本講義の目標は、現代の建築と社会を考える上で重要な「近代」の建築の意味、そしてそこでの建築家の活動や建築作品の意義を理解することである。

<学習成果との関連>
下のリンクから、この科目についての「ディプロマポリシーにもとづく学習成果との関連」を見て、どのような力が身に付けられるかを確認してください。

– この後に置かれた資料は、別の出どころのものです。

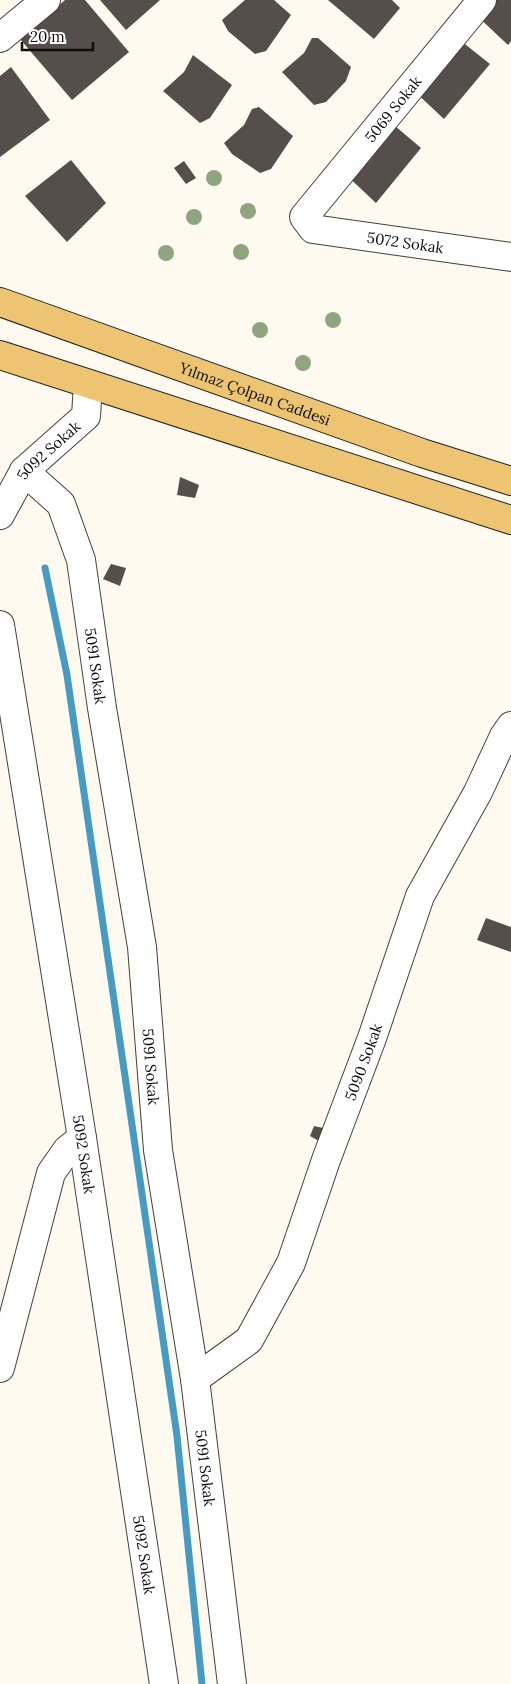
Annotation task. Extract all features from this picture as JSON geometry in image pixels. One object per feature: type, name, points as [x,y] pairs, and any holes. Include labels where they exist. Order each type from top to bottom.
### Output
[{"type":"main road","name":"Yılmaz Çolpan Caddesi","points":[[0,302],[422,453],[511,481]]},
{"type":"main road","points":[[0,355],[511,520]]},
{"type":"street","points":[[0,38],[46,0]]},
{"type":"street","name":"5069 Sokak","points":[[304,217],[482,0]]},
{"type":"street","name":"5072 Sokak","points":[[304,217],[313,228],[511,257]]},
{"type":"street","name":"5092 Sokak","points":[[0,514],[24,470],[86,416],[88,384]]},
{"type":"street","name":"5091 Sokak","points":[[24,470],[60,504],[81,560],[102,708],[142,947],[158,1150],[195,1379],[232,1684]]},
{"type":"street","name":"5092 Sokak","points":[[0,625],[82,1138],[164,1684]]},
{"type":"street","name":"5090 Sokak","points":[[195,1379],[249,1340],[291,1263],[326,1160],[372,1038],[420,896],[478,792],[504,736],[511,726]]},
{"type":"street","points":[[0,1368],[51,1173],[67,1150],[82,1138]]},
{"type":"building","points":[[65,0],[85,0],[129,52],[72,100],[20,39]]},
{"type":"building","points":[[100,0],[160,0],[126,30]]},
{"type":"building","points":[[245,0],[274,0],[291,15],[266,51],[255,54],[228,31],[222,20]]},
{"type":"building","points":[[328,0],[392,0],[400,8],[374,39]]},
{"type":"building","points":[[486,0],[511,0],[511,41],[508,45],[474,13]]},
{"type":"building","points":[[456,37],[490,64],[444,119],[411,88]]},
{"type":"building","points":[[312,38],[318,38],[351,67],[346,81],[326,102],[314,105],[282,72],[304,53]]},
{"type":"building","points":[[193,55],[232,85],[210,118],[200,123],[163,91],[184,72]]},
{"type":"building","points":[[11,67],[50,120],[0,157],[0,76]]},
{"type":"building","points":[[259,107],[293,136],[271,169],[260,173],[232,154],[224,143],[244,125],[252,109]]},
{"type":"building","points":[[388,120],[421,148],[376,203],[343,172]]},
{"type":"building","points":[[71,160],[106,203],[67,242],[25,196]]},
{"type":"building","points":[[184,161],[196,178],[186,184],[174,168]]},
{"type":"building","points":[[180,477],[199,485],[195,498],[177,495]]},
{"type":"building","points":[[111,564],[126,568],[120,586],[103,579]]},
{"type":"building","points":[[486,918],[511,927],[511,952],[477,940]]},
{"type":"building","points":[[336,1093],[342,1093],[326,1145],[310,1136],[314,1126],[323,1128]]},
{"type":"waterway","points":[[45,568],[67,675],[177,1436],[202,1684]]}]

{http://www.t-kougei.ac.jp/student/kyoumu/curriculum/cm_11C.pdf}
到達目標 ・近代建築史の基本的な流れについて説明できる。
・建築・都市の近代化に影響を与えた社会的・文化的背景について理解し、説明できる。
・近代の主要な建築思潮・建築家・建築作品・建築運動の特徴と歴史的意味について理解し、説明できる。
授業計画 1.イントロダクション
2.19世紀の建築(1):新しい材料と技術
3.19世紀の建築(2):都市の変容
4.アーツ・アンド・クラフツとアール・ヌーヴォー
5.19-20世紀転換期ウィーンの建築
6.20世紀初頭ドイツの新傾向:ドイツ工作連盟と表現主義
7.1920年代の前衛的建築運動:ロシア構成主義、デ・ステイル、バウハウス
8.近代建築家たちの住宅改良の試み
9.デザインの場としての住宅:ル・コルビュジエとミース・ファン・デル・ローエ
10.アメリカとフランク・ロイド・ライト
11.国家・権力と建築
12.日本建築の近代
13.戦後建築の展開(1):技術の発展と新しい建築表現
14.戦後建築の展開(2):戦後日本の建築
15.戦後建築の展開(3):建築の保存と再生
履修上の注意 ・授業中の基本ルールを守ること。
・日本建築史、西洋建築史を履修していることが望ましい。
準備学習(予習,復習について) ・各回授業の復習が次の授業の準備となる。授業内容を理解するために、各回1時間程度、教科書の該当箇所やレジュメで指示する参考図書・関連図書を読んで復習し、次の授業に臨むこと。同時に授業で提示されたテーマについて小レポートを作成し、次回授業開始時に提出する。
・近代建築史の題材はキャンパス外に数多く存在している。授業時間外に東京や横浜にある近現代の建築を訪ね、その特徴や歴史的背景を考えてほしい。
成績評価方法,試験方法及び課題(試験やレポート等)に対するフィードバックについて [成績評価と基準]
講義内容に関する小レポート(各回授業の内容を復習し、次回授業時に提出する)(2点×15回=30点)、定期試験(70点)の総合点で評価する。単位取得のためには10回以上の出席を必須とする(遅刻は0.5回の出席と見なす)。
[試験方法]
・定期試験:第2回~第15回の内容が対象。持ち込み不可。
[課題に対するフィードバック]
各回の小レポートを確認し、次回授業時に返却する。
教科書等 教科書:西田雅嗣他編『カラー版図説 建築の歴史 西洋・日本・近代』(学芸出版社、3240円)
参考図書:鈴木博之編著『近代建築史』(市ヶ谷出版, 3240円)。